## TEXTO A REVISAR
──────

Por todo ello, el basamento teórico de principio no va mucho más allá de lo que en nuestros cenáculos intelectuales ha defendido, por ejemplo, y con muchos mejores argumentos, historiadores como Santos Juliá: una cosa es la historia y otra muy distinta, la memoria. Cuando se trata de vincular ambas utilizando el sintagma de “memoria histórica” se está incurriendo en un oxímoron que solo es aceptable como metáfora y aún así con no pocas prevenciones. La memoria sensu stricto es siempre individual; la “memoria colectiva de un pueblo” es, como hubiera matizado con ironía Borges, un abuso del lenguaje. Si se prefiere algo más flexible, diríamos que no es más que “una metáfora que pretende interpretar la realidad y conlleva todos los riesgos inherentes a la interpretación metafórica del mundo”. Un tema, dicho sea de paso, que hubiera hecho las delicias de Nietzsche. Si damos unos pasos más y nos adentramos directamente en la llamada memoria histórica de un acontecimiento, debemos precisar que “nos referimos en general a la rememoración colectiva de gente que no lo presenció, sino que le fue transmitido por crónicas familiares o, más probablemente […] a través de intermediarios como el Estado, sobre todo en las escuelas o las conmemoraciones públicas, o por medio de asociaciones” (p. 94).
Al proseguir por esa senda, nos vemos abocados a despojarnos de la inocencia. No hace falta que lleguemos al abrupto aforismo nietzscheano: “no hay hechos; solo interpretaciones”. Basta simplemente que reconozcamos una verdad tan incómoda como por otra parte incontrovertible, la de que “la función esencial de la memoria colectiva es la legitimación de un criterio particular y un programa político y social, y la deslegitimación de los opositores ideológicos”. Así, la “apropiación de la historia por parte de la memoria es también la apropiación de la historia por parte de la política” (p. 83). No se puede decir más claro. Bueno, sí. Juzguen ustedes: “la memoria histórica colectiva no es respetuosa con el pasado” (p. 137). Rieff admite algunas excepciones en esa regla general, como la de los judíos (asunto este, por cierto, que me parece más que discutible, pero en el que prefiero no entrar para no perder el hilo de la argumentación). No respetar el pasado, no ser fiel a los hechos, equivale a manipular los mismos en función de unos objetivos. Como el autor procura no caer en el dogmatismo que critica, no llega al punto de decir que la memoria inventa el pasado, aunque alguna que otra vez bordea esa acuñación que puso en boga Eric Hobsbawm, la “invención de la tradición”. En vez de eso, Rieff desemboca en una formulación muy poco sólida desde el punto de vista teórico aunque, como veremos después, muy expresiva desde el prisma de la ejemplaridad política. Concretamente dice que la “memoria se puede usar como prueba de fuego política, para causas tanto buenas como malas” (p. 55).

──────

## DATOS APORTADOS
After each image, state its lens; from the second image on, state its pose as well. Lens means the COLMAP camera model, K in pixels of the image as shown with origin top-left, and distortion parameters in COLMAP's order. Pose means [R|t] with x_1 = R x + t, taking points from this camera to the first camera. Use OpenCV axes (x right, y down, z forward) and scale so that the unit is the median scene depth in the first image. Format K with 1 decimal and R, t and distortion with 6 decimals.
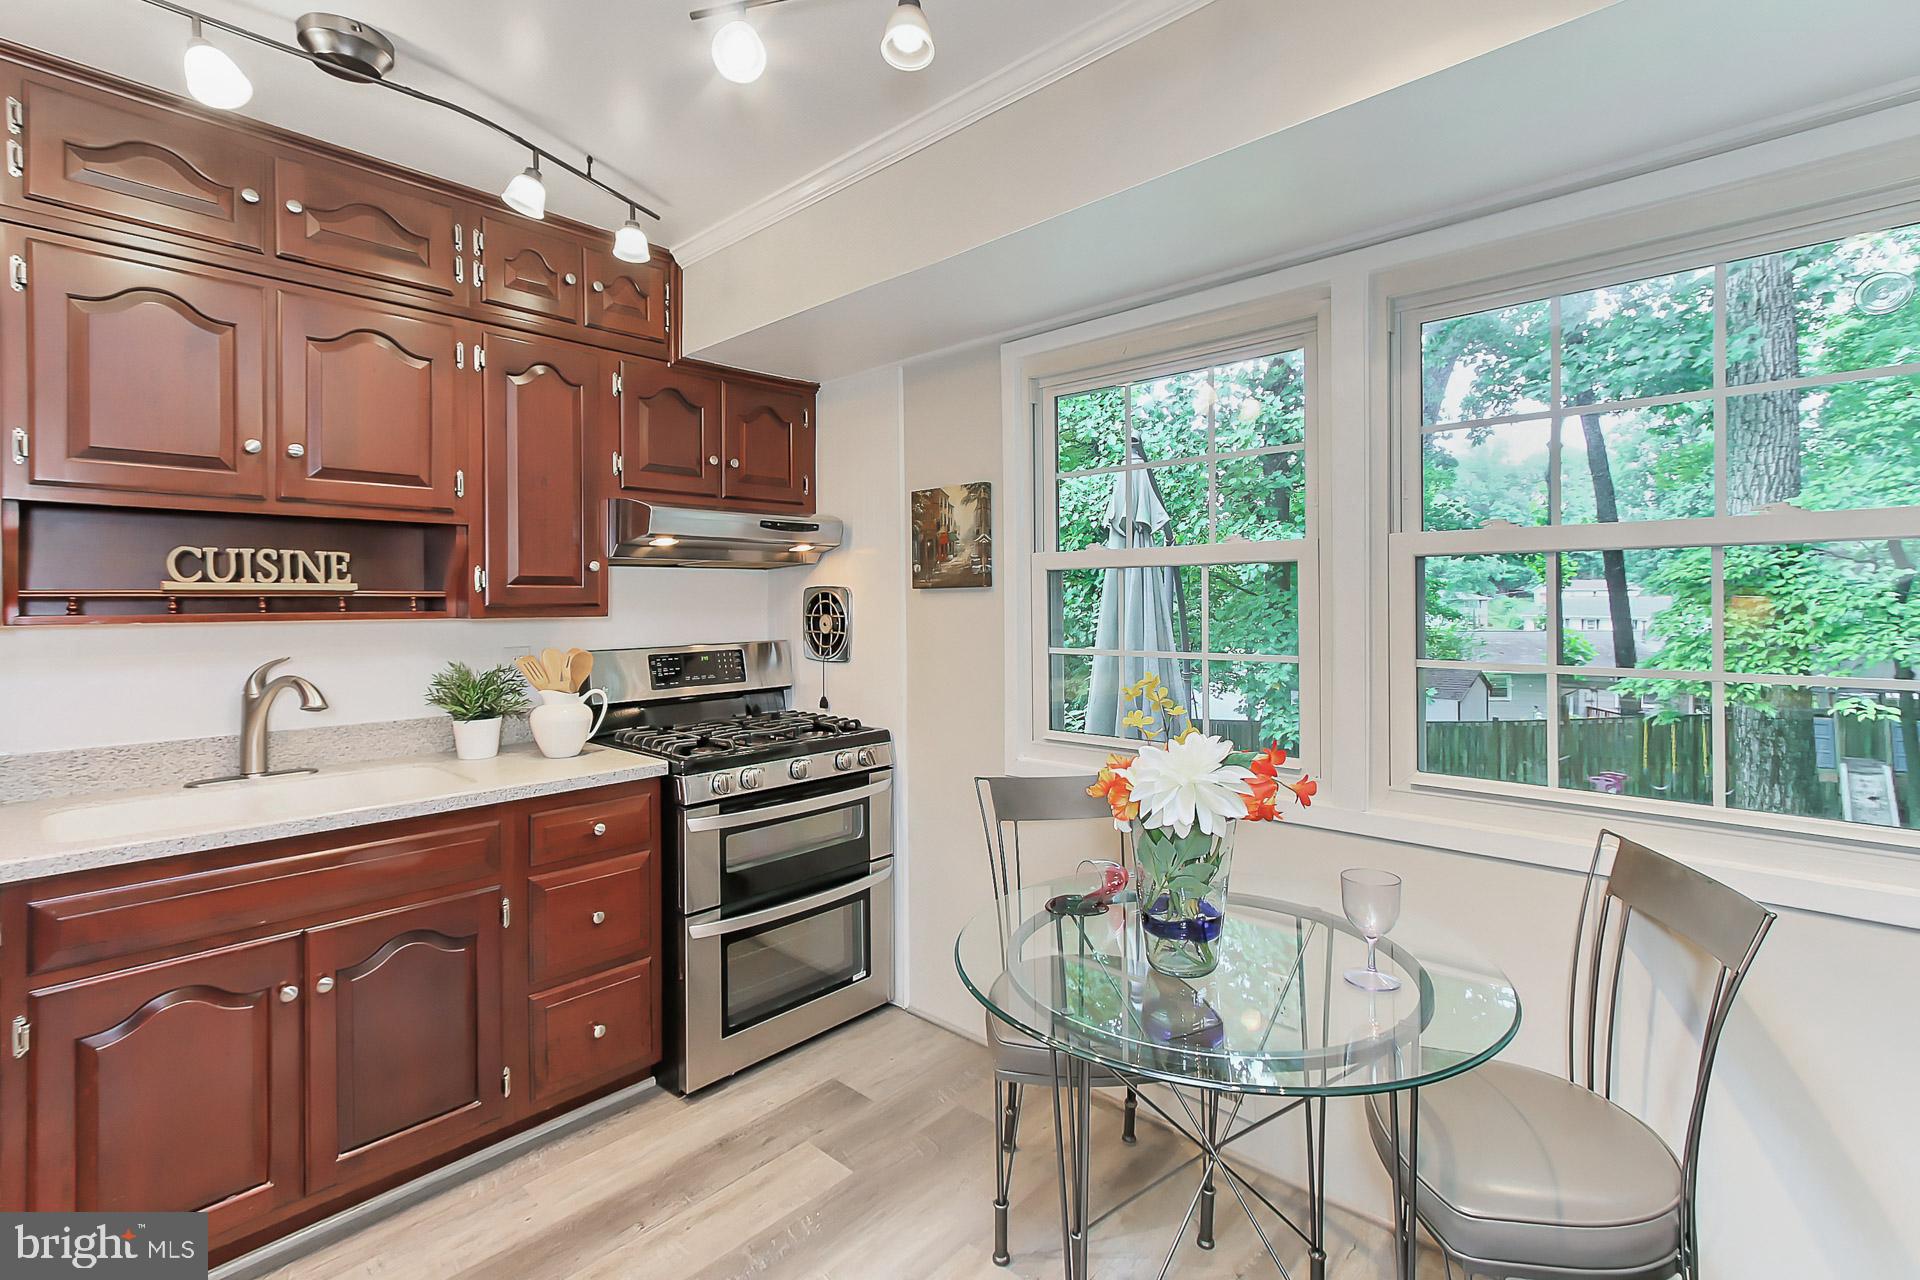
lens RADIAL K [[861.6, 0, 961.7], [0, 861.6, 612.8], [0, 0, 1]] dist [0.003310, 0.000805]
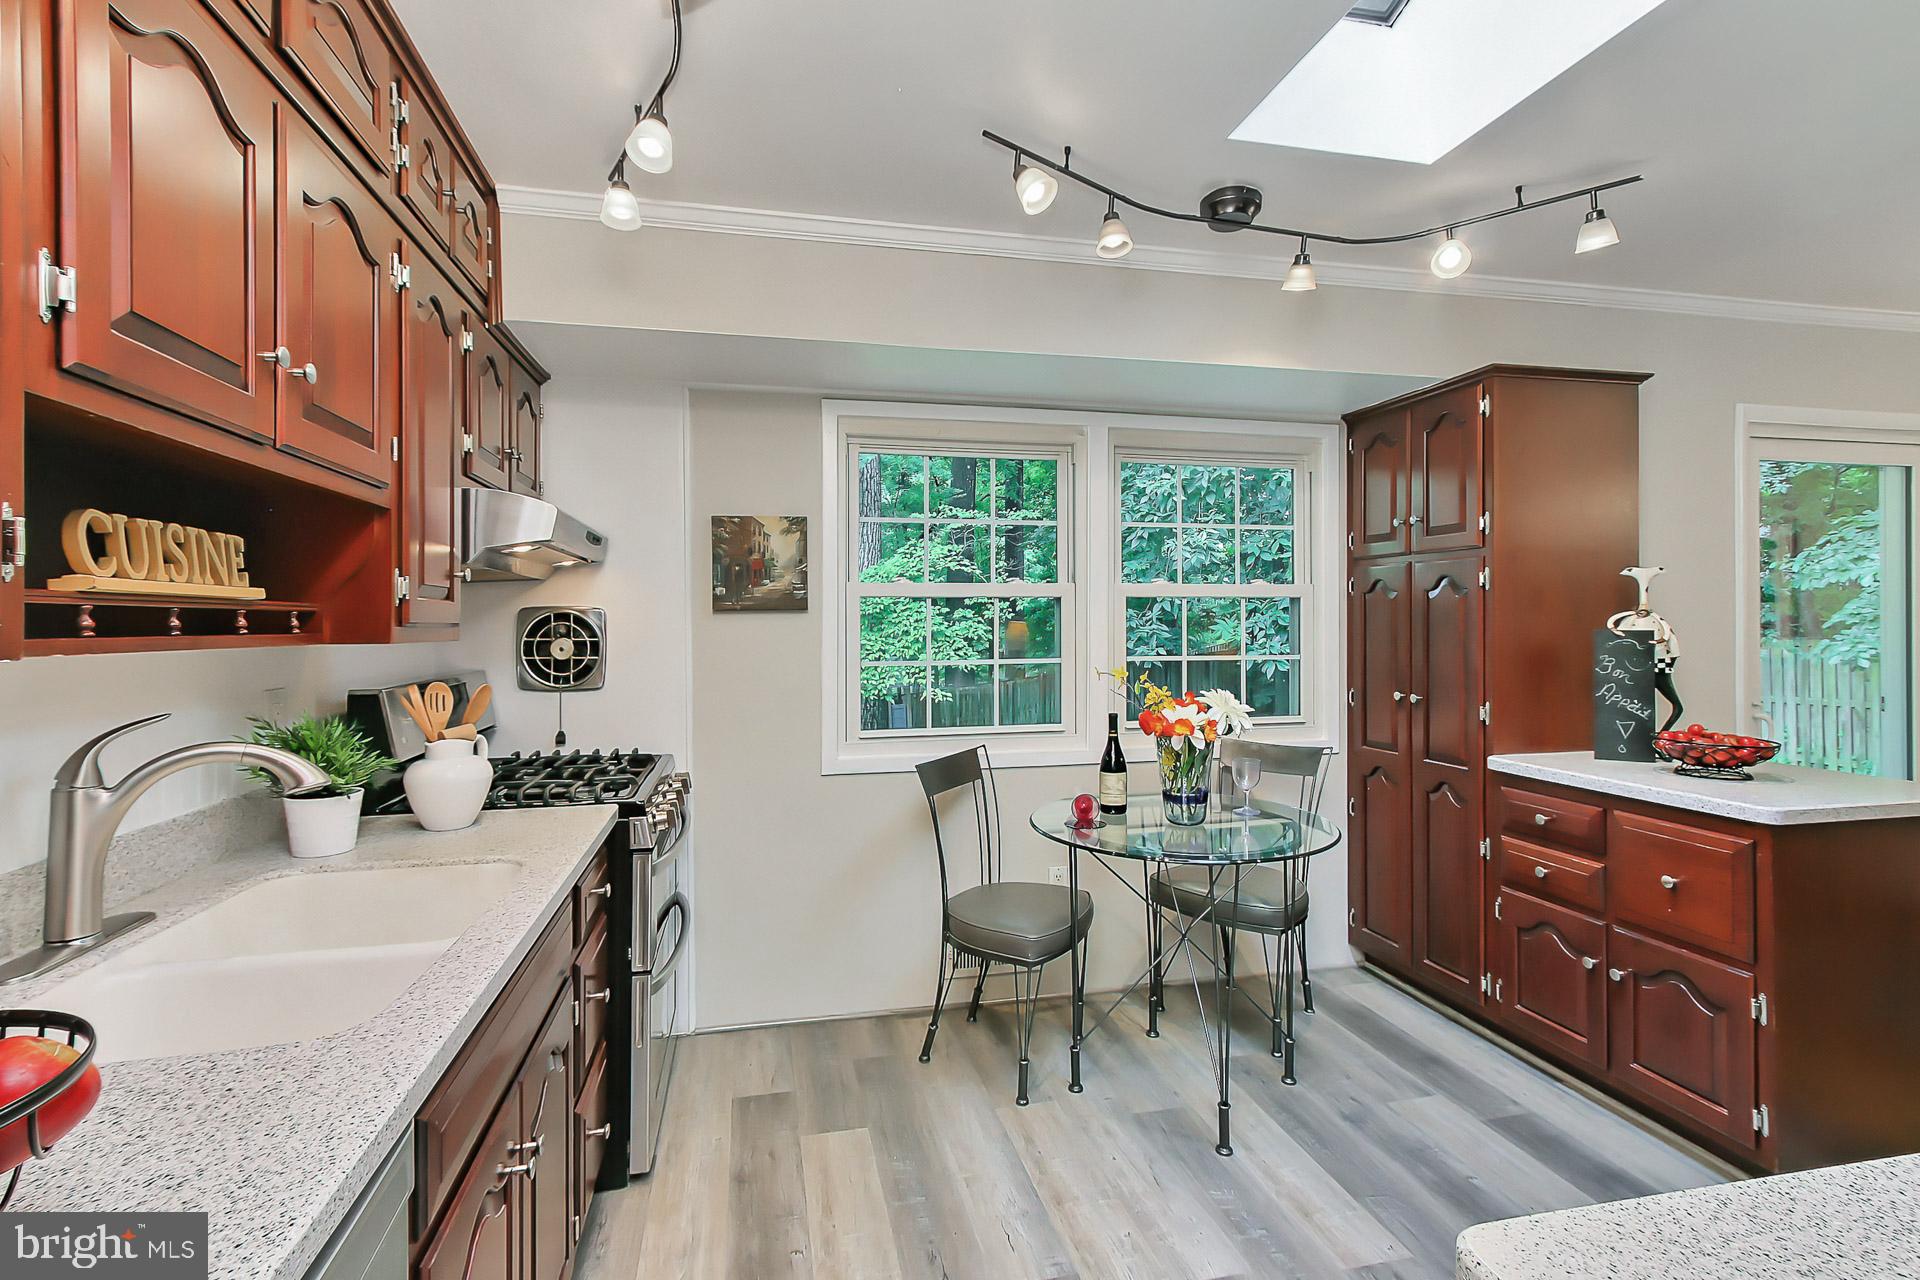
lens RADIAL K [[903.1, 0, 894.6], [0, 903.1, 631.4], [0, 0, 1]] dist [0.000544, 0.000206]
pose [[0.580280, -0.001778, 0.814415, -0.847278], [0.010578, 0.999930, -0.005354, 0.004332], [-0.814349, 0.011722, 0.580258, 0.221955]]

──────

## ENUNCIADO 1
Resume en dos oraciones el texto sobre la memoria histórica.
## ENUNCIADO 2
En el texto sobre la memoria histórica, ¿qué acuñación puso en boga Eric Hobsbawm?

## RESPUESTA 1
El texto sostiene que historia y memoria son cosas distintas y que la memoria en sentido estricto es siempre individual, por lo que la expresión "memoria histórica" es un oxímoron que solo resulta aceptable como metáfora. Recoge además la tesis de Rieff de que la función esencial de la memoria colectiva es legitimar un programa político y social y deslegitimar a los opositores ideológicos, y de que la memoria puede usarse como prueba de fuego política para causas tanto buenas como malas.

## RESPUESTA 2
La "invención de la tradición".